* [THE PROBLEM] Look for the word "https" in the records, and copy each line where it appears.

* [RECORDS FOR THIS EXERCISE]

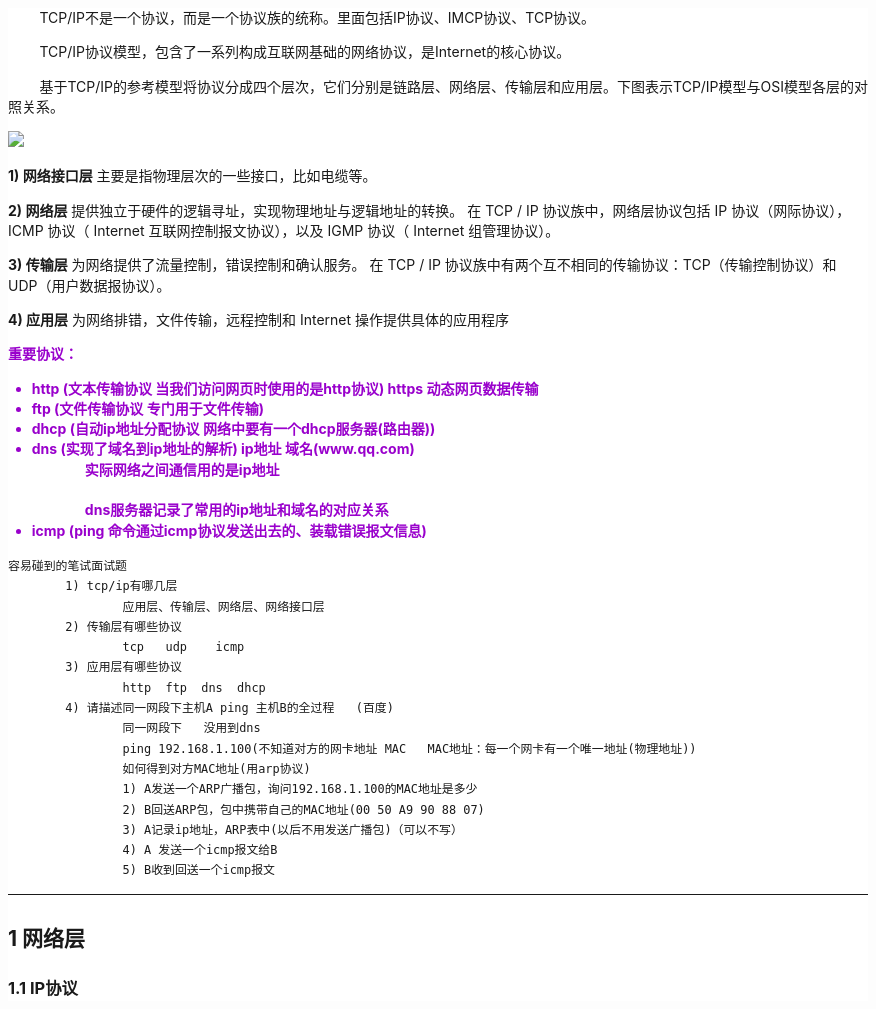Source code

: &nbsp;&nbsp;&nbsp;&nbsp;&nbsp;&nbsp;&nbsp;&nbsp;TCP/IP不是一个协议，而是一个协议族的统称。里面包括IP协议、IMCP协议、TCP协议。

&nbsp;&nbsp;&nbsp;&nbsp;&nbsp;&nbsp;&nbsp;&nbsp;TCP/IP协议模型，包含了一系列构成互联网基础的网络协议，是Internet的核心协议。

&nbsp;&nbsp;&nbsp;&nbsp;&nbsp;&nbsp;&nbsp;&nbsp;基于TCP/IP的参考模型将协议分成四个层次，它们分别是链路层、网络层、传输层和应用层。下图表示TCP/IP模型与OSI模型各层的对照关系。

<img src ="https://img-blog.csdnimg.cn/110fa8495eb14f44934e3e6e71b6912d.png#pic_center" width = 48%>

**1) 网络接口层**
        主要是指物理层次的一些接口，比如电缆等。

**2) 网络层**
        提供独立于硬件的逻辑寻址，实现物理地址与逻辑地址的转换。
        在 TCP / IP 协议族中，网络层协议包括 IP 协议（网际协议），ICMP 协议（ Internet 互联网控制报文协议），以及 IGMP 协议（ Internet 组管理协议）。

**3) 传输层**
        为网络提供了流量控制，错误控制和确认服务。
        在 TCP / IP 协议族中有两个互不相同的传输协议：TCP（传输控制协议）和 UDP（用户数据报协议）。

**4) 应用层**
        为网络排错，文件传输，远程控制和 Internet 操作提供具体的应用程序

<p><strong><font color=#9900CC>重要协议：<ul>
<li>http (文本传输协议  当我们访问网页时使用的是http协议)  https 动态网页数据传输</li>
<li>  ftp  (文件传输协议  专门用于文件传输) </li>
<li>dhcp (自动ip地址分配协议   网络中要有一个dhcp服务器(路由器)) </li>
<li>   dns  (实现了域名到ip地址的解析)    ip地址    域名(www.qq.com) </li>
  &nbsp;&nbsp;&nbsp;&nbsp;&nbsp;&nbsp;&nbsp;&nbsp;&nbsp;&nbsp;&nbsp;&nbsp;&nbsp;&nbsp;&nbsp;&nbsp;实际网络之间通信用的是ip地址<br></br>
&nbsp;&nbsp;&nbsp;&nbsp;&nbsp;&nbsp;&nbsp;&nbsp;&nbsp;&nbsp;&nbsp;&nbsp;&nbsp;&nbsp;&nbsp;&nbsp;dns服务器记录了常用的ip地址和域名的对应关系<li>icmp (ping 命令通过icmp协议发送出去的、装载错误报文信息) </li></ul></font> </strong></p>

```html
容易碰到的笔试面试题
        1) tcp/ip有哪几层
                应用层、传输层、网络层、网络接口层
        2) 传输层有哪些协议
                tcp   udp    icmp
        3) 应用层有哪些协议
                http  ftp  dns  dhcp
        4) 请描述同一网段下主机A ping 主机B的全过程   (百度)
                同一网段下   没用到dns
                ping 192.168.1.100(不知道对方的网卡地址 MAC   MAC地址：每一个网卡有一个唯一地址(物理地址))    
                如何得到对方MAC地址(用arp协议)
                1) A发送一个ARP广播包，询问192.168.1.100的MAC地址是多少
                2) B回送ARP包，包中携带自己的MAC地址(00 50 A9 90 88 07)    
                3) A记录ip地址，ARP表中(以后不用发送广播包)（可以不写）
                4) A 发送一个icmp报文给B
                5) B收到回送一个icmp报文    
```
____

## 1 网络层
### 1.1 IP协议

* [OUTPUT FOR THIS EXERCISE]
<img src ="https://img-blog.csdnimg.cn/110fa8495eb14f44934e3e6e71b6912d.png#pic_center" width = 48%>
<li>http (文本传输协议  当我们访问网页时使用的是http协议)  https 动态网页数据传输</li>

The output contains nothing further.